**Problem:**
Would you return, word for word, the lines of the data below from the line with "品、交換をお受け致し兼ねます。 （１）商品到" through the line with "http://www.geocities.com/vranadee/", and no others?

┏━━

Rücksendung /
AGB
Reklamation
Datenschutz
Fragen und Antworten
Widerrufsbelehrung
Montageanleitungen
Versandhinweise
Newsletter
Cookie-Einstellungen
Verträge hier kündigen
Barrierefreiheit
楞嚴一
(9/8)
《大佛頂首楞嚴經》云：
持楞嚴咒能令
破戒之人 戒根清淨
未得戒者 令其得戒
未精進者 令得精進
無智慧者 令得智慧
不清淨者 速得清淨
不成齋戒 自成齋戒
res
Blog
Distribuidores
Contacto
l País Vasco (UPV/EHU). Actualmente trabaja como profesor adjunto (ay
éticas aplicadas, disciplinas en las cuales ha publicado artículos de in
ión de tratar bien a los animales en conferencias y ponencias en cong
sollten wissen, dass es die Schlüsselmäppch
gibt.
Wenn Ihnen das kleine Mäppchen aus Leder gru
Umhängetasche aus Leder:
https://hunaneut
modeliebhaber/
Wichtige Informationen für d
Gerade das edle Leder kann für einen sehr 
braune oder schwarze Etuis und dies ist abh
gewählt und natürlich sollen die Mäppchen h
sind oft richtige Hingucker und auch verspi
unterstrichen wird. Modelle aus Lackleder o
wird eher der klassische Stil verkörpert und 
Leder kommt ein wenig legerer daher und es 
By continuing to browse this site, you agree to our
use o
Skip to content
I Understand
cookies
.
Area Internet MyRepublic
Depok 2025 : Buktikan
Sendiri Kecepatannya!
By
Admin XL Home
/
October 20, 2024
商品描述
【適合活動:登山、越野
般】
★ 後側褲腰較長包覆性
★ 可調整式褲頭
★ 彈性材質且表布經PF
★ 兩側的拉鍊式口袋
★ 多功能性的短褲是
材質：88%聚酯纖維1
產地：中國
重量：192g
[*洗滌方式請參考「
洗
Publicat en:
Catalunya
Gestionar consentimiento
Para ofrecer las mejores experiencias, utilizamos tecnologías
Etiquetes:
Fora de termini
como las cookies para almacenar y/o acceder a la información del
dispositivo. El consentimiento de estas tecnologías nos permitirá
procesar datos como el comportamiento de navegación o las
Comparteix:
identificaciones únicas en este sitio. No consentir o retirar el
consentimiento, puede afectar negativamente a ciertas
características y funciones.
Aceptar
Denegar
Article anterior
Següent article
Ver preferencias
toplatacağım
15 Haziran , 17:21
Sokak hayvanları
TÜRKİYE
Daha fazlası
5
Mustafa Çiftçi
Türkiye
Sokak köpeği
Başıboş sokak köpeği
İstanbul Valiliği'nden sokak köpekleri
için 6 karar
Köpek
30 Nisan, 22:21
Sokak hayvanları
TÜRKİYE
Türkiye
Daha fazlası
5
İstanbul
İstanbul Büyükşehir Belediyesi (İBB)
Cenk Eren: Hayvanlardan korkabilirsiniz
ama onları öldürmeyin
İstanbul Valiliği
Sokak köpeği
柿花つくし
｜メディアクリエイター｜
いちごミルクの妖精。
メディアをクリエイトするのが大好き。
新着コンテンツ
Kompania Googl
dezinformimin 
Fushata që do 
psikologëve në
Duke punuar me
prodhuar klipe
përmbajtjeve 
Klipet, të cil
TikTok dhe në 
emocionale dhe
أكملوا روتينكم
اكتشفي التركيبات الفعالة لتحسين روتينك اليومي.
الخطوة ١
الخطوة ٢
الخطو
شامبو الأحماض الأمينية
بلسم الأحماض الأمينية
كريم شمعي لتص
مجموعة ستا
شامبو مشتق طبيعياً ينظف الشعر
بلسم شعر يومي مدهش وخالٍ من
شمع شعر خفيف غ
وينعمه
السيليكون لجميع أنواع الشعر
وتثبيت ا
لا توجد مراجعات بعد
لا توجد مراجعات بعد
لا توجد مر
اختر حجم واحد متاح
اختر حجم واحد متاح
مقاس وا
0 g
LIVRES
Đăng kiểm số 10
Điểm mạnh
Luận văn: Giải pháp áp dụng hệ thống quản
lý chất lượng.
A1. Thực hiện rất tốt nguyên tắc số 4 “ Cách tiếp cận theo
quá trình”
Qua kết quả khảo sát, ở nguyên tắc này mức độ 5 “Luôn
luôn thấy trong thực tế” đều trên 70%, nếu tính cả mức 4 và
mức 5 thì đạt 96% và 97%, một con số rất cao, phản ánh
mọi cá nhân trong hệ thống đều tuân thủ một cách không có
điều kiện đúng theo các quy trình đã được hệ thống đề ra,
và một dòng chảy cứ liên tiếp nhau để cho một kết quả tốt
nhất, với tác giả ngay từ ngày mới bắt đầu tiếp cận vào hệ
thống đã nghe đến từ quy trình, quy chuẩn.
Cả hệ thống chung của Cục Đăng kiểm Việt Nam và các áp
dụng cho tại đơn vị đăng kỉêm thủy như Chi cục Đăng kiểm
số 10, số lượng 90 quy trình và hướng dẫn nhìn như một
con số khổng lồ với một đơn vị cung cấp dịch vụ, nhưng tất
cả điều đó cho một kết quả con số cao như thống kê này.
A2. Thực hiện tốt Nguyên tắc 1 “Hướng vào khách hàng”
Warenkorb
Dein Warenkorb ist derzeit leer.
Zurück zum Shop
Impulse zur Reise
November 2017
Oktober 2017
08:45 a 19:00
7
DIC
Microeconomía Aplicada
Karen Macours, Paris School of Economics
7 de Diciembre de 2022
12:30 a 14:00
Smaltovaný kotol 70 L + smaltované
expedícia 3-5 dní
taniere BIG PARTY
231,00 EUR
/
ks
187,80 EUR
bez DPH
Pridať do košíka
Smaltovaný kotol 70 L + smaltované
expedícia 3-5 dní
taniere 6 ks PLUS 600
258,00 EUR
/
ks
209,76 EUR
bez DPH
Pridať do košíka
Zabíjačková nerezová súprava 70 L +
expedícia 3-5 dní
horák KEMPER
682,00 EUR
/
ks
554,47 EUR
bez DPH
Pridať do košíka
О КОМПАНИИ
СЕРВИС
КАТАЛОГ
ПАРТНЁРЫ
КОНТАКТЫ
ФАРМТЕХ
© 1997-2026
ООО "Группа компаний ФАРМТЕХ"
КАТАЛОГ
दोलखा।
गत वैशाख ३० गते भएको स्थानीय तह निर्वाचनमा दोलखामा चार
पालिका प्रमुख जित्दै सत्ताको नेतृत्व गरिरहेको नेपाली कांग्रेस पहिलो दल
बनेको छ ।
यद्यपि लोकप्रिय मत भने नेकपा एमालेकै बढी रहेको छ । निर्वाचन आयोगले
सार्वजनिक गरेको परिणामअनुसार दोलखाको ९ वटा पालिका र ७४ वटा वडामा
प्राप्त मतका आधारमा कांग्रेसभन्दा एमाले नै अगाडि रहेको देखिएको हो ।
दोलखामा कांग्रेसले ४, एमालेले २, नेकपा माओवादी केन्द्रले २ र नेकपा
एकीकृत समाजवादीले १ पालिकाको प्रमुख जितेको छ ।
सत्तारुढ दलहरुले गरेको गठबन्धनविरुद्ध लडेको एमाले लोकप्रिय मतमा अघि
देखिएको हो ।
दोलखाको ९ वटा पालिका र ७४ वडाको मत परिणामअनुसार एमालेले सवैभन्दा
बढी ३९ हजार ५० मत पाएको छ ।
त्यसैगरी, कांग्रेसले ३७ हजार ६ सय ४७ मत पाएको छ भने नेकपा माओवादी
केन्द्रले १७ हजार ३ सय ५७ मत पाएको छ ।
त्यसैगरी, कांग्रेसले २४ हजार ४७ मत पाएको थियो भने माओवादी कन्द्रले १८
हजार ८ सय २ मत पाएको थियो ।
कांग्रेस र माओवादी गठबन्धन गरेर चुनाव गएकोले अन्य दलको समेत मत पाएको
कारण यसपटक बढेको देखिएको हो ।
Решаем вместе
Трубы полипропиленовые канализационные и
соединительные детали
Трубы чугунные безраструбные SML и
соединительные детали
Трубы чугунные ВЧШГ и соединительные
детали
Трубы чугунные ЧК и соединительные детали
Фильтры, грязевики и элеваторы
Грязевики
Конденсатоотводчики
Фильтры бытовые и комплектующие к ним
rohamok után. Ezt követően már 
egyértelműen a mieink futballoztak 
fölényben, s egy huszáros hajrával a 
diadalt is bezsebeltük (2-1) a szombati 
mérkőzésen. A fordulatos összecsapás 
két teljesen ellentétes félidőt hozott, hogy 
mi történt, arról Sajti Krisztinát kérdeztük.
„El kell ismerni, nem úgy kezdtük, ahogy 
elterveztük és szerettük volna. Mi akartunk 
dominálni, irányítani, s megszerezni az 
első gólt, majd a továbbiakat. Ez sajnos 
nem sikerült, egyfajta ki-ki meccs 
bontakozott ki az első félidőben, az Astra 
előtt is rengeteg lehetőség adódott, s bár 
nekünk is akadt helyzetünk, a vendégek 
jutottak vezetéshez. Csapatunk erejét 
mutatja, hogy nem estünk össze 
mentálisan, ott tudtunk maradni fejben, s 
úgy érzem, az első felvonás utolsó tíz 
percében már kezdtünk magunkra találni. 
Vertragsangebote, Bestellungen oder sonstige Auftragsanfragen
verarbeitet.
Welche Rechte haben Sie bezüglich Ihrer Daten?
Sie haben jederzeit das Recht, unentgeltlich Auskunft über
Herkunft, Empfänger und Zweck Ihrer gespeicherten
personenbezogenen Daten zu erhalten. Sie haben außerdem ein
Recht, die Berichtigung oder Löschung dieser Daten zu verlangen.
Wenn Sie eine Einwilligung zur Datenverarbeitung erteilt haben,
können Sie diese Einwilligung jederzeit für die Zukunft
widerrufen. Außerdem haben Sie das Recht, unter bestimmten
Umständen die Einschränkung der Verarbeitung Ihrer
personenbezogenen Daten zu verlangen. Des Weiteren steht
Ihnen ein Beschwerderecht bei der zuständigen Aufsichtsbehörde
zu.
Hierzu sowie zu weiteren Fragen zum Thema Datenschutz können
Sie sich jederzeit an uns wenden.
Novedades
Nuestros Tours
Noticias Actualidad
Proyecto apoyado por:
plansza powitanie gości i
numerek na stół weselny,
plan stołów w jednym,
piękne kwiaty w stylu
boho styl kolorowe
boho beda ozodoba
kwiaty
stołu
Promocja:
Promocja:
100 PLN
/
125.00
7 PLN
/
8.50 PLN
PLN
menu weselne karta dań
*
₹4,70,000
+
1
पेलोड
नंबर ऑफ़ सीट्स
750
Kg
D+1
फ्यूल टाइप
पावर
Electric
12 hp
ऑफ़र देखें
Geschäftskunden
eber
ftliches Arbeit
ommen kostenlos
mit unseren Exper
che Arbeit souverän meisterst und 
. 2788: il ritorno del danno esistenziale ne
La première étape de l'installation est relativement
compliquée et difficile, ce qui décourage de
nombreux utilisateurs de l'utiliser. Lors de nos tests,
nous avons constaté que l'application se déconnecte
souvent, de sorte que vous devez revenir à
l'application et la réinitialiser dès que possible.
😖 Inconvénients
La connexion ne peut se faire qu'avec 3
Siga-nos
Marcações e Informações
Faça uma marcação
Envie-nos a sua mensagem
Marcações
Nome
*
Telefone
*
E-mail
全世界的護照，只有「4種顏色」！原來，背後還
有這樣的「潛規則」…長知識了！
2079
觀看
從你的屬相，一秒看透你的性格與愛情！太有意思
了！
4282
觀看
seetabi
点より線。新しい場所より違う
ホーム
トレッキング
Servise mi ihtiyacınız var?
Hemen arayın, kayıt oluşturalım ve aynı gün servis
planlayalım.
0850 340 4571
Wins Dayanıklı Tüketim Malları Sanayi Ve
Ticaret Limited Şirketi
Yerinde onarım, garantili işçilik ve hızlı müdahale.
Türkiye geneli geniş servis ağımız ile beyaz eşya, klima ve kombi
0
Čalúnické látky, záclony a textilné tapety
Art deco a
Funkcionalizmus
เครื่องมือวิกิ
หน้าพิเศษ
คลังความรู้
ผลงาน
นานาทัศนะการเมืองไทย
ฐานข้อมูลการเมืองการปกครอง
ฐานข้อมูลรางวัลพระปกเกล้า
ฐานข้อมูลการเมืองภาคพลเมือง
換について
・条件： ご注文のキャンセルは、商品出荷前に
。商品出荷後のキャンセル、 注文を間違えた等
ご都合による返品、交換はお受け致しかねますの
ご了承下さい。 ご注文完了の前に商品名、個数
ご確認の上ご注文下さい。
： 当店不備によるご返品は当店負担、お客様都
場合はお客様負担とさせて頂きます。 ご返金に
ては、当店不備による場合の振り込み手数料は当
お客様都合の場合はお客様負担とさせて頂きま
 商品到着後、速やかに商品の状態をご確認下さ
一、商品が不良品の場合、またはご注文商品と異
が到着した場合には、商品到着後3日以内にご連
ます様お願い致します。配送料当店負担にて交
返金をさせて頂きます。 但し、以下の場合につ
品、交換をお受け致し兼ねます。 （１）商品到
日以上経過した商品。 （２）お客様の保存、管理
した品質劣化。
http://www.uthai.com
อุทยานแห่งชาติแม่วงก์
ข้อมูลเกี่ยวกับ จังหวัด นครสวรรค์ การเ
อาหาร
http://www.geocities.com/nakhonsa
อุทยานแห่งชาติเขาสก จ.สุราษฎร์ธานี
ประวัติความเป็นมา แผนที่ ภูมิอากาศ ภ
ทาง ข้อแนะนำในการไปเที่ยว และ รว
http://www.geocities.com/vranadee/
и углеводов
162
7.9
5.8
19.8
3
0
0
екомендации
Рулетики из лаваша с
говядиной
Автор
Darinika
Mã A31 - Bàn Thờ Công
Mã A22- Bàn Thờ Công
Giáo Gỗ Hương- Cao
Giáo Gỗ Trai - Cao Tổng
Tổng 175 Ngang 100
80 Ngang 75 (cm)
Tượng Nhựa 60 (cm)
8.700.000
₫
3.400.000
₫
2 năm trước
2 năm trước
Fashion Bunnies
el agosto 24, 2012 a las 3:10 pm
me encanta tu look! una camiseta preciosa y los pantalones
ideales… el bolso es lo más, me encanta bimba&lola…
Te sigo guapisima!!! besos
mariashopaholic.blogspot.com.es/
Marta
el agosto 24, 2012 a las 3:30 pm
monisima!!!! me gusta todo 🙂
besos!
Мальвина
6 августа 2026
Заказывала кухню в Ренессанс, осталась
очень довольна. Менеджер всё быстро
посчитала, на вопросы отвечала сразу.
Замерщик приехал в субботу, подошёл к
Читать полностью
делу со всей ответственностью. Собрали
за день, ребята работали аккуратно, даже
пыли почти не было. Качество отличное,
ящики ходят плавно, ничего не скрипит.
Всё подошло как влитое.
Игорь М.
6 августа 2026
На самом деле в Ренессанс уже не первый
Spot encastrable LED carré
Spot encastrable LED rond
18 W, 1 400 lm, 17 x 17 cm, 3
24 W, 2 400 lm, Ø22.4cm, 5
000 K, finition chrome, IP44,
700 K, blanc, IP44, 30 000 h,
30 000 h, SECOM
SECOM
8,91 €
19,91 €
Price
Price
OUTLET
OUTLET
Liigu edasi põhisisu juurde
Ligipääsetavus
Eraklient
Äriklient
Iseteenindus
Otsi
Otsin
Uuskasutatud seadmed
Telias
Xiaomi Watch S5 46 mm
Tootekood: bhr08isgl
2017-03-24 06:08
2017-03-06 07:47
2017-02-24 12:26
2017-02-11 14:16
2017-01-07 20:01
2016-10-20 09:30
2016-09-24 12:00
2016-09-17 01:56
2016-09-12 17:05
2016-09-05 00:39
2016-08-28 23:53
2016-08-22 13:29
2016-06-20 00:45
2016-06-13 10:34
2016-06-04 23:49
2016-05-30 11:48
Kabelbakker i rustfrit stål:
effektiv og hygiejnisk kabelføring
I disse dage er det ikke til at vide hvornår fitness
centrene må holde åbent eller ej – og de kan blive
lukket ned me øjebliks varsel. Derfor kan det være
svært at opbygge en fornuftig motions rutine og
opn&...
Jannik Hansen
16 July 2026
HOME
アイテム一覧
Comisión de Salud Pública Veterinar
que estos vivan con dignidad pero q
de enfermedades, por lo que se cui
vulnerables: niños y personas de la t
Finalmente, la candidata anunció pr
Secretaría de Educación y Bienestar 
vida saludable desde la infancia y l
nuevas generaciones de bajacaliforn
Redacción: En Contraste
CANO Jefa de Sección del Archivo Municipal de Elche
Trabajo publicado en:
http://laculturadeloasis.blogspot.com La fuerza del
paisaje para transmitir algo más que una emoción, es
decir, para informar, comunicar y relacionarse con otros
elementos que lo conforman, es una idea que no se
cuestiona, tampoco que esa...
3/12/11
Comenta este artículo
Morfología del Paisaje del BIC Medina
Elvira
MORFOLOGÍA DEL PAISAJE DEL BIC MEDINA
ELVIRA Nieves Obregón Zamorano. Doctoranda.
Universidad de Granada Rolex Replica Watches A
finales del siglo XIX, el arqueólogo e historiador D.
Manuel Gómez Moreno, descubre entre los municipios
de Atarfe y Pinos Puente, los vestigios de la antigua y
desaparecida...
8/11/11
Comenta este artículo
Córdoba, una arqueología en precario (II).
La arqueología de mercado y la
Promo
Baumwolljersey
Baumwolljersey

┗━━

**Output for this task:**
品、交換をお受け致し兼ねます。 （１）商品到
日以上経過した商品。 （２）お客様の保存、管理
した品質劣化。
http://www.uthai.com
อุทยานแห่งชาติแม่วงก์
ข้อมูลเกี่ยวกับ จังหวัด นครสวรรค์ การเ
อาหาร
http://www.geocities.com/nakhonsa
อุทยานแห่งชาติเขาสก จ.สุราษฎร์ธานี
ประวัติความเป็นมา แผนที่ ภูมิอากาศ ภ
ทาง ข้อแนะนำในการไปเที่ยว และ รว
http://www.geocities.com/vranadee/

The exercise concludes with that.